Consigne 1: Modifiez les lignes des données fournies, depuis la première jusqu'à celle qui contient « class that can give you », incluse, en remplaçant « coaching » par « mentoring » sans rien changer d'autre. Ne reproduisez que ces lignes.
Consigne 2: Poursuivez le passage sur la crise de la dette souveraine et les marchés financiers à partir de sa dernière phrase.

Passage extrait:
——
La crise de la dette souveraine en zone euro a montré que les marchés financiers réagissaient rationnellement, sanctionnant l’inadaptation de la gouvernance européenne et poussant à son amélioration. C’est probablement aussi sous leur pression que la création d’un Trésor européen, maillon indispensable à la cohésion au sein d’une zone monétaire unique, finira par se faire.

Depuis que la crise financière s’est déclenchée en 2007-2008, on a souvent vilipendé les marchés et ce à juste titre. Car contrairement au dogme de l'efficience des marchés financiers qui régnait depuis le début des années 1980, la crise a montré que les marchés financiers pouvaient directement mener le monde à la catastrophe, sans une régulation financière adéquate. Prenons l'exemple de la titrisation, soutenue et louée par les plus grandes banques centrales et alors considérée comme un puissant outil d’amélioration de l’efficience financière en disséminant auprès d’un plus grand nombre d'acteurs le risque qui ne stagnait plus au niveau des bilans des banques. Par le manque de régulation des acteurs financiers, elle n’a fait au contraire qu’augmenter le risque présent dans la sphère financière, l'entraînant jusqu'à la crise systémique la plus grave de toute l’histoire de l’humanité. La déficience des modèles, la complicité des agents de notation, la complaisance des banques centrales, l’utilisation du système et des techniques financières de la part de certains acteurs pour prendre du risque inconsidéré et le « vendre » à d’autres, tout en dissimulant la réalité des bilans, ont fini par jeter l’opprobre sur l’ensemble des marchés financiers. Ces derniers sont devenus le lieu d’affreux spéculateurs, hedge funds, banques d’affaires anglosaxonnes qui profitent de la faiblesse du système pour gagner énormément d’argent, sans vergogne pour les peuples et les nations.
——
Données fournies:
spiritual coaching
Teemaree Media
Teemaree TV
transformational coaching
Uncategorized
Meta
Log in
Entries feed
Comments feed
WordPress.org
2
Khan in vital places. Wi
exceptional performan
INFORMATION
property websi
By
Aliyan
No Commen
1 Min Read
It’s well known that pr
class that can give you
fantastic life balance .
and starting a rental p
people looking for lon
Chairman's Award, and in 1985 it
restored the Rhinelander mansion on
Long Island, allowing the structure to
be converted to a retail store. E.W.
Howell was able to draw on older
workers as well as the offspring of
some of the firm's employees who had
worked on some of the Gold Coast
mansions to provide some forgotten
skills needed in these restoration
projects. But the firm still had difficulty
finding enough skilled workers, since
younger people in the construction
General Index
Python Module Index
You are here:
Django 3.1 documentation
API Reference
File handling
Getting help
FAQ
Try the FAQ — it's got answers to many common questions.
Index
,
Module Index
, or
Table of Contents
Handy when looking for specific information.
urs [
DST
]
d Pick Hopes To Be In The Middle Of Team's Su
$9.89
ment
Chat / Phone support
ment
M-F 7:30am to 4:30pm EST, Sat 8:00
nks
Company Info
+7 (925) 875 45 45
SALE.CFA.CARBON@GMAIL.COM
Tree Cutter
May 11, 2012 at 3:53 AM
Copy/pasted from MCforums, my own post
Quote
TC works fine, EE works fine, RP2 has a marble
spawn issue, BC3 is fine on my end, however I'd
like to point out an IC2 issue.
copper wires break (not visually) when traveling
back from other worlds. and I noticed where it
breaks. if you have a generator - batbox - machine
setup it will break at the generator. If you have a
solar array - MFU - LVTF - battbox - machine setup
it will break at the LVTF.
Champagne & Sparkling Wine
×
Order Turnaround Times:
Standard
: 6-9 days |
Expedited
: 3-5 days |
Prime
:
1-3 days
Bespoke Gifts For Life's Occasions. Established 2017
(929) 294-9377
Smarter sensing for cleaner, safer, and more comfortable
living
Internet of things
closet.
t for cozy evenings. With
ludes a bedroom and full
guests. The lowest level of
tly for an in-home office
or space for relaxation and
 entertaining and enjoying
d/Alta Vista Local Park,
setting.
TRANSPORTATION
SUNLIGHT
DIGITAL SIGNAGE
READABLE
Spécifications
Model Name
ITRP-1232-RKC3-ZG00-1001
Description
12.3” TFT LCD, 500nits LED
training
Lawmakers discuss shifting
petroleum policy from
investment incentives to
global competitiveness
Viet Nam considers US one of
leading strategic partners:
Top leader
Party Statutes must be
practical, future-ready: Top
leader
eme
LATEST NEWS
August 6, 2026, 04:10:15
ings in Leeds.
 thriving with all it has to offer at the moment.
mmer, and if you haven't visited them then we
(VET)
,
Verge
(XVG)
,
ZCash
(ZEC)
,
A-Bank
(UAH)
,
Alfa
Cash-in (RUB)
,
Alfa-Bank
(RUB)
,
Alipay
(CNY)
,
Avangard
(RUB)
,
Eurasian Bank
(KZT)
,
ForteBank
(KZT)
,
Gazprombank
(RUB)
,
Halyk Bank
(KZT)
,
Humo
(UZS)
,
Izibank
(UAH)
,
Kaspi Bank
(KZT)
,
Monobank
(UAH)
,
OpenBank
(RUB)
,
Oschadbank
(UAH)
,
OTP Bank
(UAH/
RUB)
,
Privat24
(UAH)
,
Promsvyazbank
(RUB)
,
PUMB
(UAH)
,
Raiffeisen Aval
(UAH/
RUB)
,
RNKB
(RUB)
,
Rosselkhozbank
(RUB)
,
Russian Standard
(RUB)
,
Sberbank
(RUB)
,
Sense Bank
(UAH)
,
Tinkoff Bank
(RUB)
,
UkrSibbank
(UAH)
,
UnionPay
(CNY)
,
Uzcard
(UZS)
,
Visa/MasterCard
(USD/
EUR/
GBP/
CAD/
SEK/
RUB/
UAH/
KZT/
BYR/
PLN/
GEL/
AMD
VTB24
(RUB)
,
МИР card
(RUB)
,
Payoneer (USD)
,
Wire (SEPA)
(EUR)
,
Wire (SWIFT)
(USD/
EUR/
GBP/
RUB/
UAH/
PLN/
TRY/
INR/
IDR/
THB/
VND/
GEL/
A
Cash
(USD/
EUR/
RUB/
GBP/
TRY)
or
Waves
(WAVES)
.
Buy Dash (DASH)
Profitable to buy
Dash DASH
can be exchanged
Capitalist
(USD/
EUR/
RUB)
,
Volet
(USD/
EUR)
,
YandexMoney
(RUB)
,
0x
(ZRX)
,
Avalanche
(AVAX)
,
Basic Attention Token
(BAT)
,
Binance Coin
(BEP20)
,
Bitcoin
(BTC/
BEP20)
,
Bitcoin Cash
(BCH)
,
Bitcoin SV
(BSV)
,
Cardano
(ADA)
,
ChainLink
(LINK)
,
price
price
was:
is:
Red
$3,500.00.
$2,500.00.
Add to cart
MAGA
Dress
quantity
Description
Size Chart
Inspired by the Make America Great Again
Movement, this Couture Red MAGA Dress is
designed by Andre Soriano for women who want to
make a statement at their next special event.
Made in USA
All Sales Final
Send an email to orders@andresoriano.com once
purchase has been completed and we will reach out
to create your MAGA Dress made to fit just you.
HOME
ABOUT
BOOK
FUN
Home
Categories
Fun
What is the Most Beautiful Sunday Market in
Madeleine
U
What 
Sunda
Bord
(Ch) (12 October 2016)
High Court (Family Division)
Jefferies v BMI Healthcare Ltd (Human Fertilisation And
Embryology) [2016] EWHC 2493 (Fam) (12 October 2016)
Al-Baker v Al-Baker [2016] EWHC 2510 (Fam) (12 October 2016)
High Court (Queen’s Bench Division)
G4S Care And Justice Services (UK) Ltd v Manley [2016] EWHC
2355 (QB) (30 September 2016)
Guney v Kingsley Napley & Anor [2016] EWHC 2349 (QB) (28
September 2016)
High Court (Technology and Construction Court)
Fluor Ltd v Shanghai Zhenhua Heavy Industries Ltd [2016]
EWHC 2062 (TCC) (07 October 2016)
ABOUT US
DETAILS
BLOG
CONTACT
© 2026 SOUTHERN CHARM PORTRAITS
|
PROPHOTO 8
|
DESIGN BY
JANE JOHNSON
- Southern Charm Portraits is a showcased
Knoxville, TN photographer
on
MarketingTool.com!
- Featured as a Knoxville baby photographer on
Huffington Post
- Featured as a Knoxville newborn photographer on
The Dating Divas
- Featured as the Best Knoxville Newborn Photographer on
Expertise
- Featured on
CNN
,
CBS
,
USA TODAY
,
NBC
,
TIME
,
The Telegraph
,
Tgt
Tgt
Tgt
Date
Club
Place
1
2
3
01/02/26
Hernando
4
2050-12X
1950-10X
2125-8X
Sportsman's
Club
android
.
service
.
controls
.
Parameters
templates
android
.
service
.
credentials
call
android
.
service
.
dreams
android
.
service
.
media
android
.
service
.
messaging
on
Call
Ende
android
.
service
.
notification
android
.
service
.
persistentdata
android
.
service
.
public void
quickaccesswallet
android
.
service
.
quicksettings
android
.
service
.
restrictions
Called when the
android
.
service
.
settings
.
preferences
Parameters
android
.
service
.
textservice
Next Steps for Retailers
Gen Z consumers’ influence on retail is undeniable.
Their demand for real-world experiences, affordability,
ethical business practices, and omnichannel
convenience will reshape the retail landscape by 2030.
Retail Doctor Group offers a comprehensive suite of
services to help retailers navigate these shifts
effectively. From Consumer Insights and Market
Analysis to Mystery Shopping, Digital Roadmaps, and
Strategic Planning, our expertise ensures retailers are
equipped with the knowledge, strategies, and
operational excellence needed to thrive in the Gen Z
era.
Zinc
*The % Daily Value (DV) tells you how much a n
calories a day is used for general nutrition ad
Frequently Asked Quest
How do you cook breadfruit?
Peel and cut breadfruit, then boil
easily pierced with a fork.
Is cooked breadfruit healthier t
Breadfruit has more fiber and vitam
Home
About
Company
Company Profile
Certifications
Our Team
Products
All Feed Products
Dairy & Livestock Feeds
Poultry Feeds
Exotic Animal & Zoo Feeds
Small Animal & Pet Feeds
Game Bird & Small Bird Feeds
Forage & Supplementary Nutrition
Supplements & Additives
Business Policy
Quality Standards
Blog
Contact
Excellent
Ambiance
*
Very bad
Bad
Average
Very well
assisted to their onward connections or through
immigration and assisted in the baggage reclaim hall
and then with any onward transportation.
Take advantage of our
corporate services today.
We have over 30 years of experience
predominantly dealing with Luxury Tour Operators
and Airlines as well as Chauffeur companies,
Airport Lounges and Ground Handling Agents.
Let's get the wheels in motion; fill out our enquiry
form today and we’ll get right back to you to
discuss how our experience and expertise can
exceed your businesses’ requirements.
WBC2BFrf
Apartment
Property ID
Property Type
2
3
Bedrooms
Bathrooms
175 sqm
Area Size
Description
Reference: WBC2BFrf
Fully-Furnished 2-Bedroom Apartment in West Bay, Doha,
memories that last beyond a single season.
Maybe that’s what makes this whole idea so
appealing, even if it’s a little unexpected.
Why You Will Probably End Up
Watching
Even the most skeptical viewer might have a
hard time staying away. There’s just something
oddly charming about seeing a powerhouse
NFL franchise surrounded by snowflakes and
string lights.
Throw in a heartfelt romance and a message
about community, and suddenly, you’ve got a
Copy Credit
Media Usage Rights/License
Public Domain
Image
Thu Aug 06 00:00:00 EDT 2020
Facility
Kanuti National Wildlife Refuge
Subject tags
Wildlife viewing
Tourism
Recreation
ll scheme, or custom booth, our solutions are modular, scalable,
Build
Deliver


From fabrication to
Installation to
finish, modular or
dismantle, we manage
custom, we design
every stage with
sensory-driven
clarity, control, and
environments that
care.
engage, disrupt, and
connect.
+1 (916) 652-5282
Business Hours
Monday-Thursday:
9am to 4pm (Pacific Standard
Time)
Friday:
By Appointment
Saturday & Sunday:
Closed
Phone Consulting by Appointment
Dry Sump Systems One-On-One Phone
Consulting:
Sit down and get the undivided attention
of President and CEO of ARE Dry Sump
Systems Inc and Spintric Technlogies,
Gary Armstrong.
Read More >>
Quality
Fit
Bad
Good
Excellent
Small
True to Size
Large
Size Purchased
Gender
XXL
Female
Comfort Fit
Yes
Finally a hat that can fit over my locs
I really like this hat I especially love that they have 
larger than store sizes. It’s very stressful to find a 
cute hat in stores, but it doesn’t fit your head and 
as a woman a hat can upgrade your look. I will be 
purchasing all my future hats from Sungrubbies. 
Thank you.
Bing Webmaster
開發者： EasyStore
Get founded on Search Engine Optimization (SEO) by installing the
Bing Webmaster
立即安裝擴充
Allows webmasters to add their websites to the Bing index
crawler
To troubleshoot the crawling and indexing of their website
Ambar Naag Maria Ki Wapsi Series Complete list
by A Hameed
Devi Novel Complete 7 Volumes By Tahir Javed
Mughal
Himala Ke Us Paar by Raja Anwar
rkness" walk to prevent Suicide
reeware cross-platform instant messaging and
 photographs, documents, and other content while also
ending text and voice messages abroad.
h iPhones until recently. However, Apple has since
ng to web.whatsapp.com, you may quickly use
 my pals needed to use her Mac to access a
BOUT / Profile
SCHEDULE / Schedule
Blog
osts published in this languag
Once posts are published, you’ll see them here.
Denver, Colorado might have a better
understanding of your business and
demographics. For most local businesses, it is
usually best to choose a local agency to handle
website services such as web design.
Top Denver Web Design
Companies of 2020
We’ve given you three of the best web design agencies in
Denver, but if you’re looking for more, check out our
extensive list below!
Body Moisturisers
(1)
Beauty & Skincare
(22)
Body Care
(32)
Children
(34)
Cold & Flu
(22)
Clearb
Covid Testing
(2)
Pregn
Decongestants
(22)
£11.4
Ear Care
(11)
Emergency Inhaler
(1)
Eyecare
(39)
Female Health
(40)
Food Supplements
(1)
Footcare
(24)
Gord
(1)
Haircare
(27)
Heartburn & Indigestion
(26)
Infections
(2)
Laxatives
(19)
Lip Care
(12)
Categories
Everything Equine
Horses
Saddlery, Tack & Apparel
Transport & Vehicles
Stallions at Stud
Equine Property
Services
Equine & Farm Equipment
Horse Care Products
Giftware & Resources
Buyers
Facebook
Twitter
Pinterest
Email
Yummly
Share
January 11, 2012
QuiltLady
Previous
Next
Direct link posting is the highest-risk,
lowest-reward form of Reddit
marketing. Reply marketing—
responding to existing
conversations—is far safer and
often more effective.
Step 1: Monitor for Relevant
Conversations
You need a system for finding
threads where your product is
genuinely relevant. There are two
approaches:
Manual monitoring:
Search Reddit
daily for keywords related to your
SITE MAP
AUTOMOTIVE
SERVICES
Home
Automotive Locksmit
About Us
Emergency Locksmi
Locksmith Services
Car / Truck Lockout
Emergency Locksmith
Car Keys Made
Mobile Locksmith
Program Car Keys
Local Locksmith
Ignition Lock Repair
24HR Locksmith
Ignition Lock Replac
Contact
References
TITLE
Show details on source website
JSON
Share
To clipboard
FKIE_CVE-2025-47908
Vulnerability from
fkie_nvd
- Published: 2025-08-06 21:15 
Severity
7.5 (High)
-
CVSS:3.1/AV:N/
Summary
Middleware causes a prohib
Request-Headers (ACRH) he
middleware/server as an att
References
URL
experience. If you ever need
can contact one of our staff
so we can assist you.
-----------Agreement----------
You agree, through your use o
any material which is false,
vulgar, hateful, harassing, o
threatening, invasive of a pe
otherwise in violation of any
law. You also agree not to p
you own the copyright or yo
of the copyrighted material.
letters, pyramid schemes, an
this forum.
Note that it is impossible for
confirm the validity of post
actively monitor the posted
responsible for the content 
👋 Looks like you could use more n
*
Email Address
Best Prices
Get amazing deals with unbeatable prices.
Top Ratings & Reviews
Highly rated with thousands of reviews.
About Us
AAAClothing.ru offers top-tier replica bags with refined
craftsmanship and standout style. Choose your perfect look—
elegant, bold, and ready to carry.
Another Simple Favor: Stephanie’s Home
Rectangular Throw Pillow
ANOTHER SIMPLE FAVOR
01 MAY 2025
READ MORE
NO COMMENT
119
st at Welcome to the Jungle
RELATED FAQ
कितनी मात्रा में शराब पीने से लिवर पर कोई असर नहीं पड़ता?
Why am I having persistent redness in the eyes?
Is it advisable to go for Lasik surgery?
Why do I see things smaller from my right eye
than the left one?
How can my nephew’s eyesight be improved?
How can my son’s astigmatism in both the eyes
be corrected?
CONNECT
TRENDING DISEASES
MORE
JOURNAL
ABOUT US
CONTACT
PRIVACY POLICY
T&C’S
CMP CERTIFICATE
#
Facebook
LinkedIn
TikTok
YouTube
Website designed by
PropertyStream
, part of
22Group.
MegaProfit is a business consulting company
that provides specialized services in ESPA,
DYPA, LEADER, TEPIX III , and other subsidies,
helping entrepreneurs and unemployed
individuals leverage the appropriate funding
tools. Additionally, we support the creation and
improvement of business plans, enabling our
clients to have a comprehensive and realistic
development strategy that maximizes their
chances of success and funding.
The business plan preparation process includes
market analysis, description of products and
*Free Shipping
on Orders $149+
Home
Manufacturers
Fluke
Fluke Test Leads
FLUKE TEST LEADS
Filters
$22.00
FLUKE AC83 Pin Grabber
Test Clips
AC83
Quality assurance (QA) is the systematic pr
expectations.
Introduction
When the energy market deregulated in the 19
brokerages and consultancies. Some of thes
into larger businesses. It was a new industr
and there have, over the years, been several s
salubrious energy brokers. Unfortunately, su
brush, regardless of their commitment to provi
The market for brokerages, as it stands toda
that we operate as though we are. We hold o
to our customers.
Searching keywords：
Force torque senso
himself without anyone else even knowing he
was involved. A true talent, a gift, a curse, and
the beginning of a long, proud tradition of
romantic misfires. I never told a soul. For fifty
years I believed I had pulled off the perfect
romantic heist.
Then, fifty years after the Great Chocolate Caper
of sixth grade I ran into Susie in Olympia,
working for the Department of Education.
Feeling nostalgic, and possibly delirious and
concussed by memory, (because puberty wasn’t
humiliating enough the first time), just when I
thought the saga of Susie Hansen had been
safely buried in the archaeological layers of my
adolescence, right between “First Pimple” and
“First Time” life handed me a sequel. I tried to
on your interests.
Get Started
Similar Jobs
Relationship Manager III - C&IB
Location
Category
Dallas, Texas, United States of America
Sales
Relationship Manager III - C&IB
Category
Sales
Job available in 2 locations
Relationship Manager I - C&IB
——
Réponse 1:
spiritual mentoring
Teemaree Media
Teemaree TV
transformational mentoring
Uncategorized
Meta
Log in
Entries feed
Comments feed
WordPress.org
2
Khan in vital places. Wi
exceptional performan
INFORMATION
property websi
By
Aliyan
No Commen
1 Min Read
It’s well known that pr
class that can give you

Réponse 2:
La crise de la dette souveraine en zone euro qui a débuté en 2010 a été présentée sous cette forme à ses débuts lorsque la dette publique grecque a été « attaquée », conduisant le pays à demander l’aide européenne et internationale. Il était alors normal d’aller au secours de la Grèce si injustement attaquée par les spéculateurs : devant tant d’injustice, la solidarité européenne devait être actionnée. Il fallait contrer ces marchés sans scrupule et sans logique autre que l’appât du gain. Rien n’est plus faux. Car, la crise de la dette souveraine en zone euro a au contraire montré que les marchés financiers réagissaient rationnellement, sanctionnant l’incomplétude de la gouvernance européenne et qu’ils étaient de ce fait un aiguillon indispensable pour amener l'Europe à plus d’efficience économique.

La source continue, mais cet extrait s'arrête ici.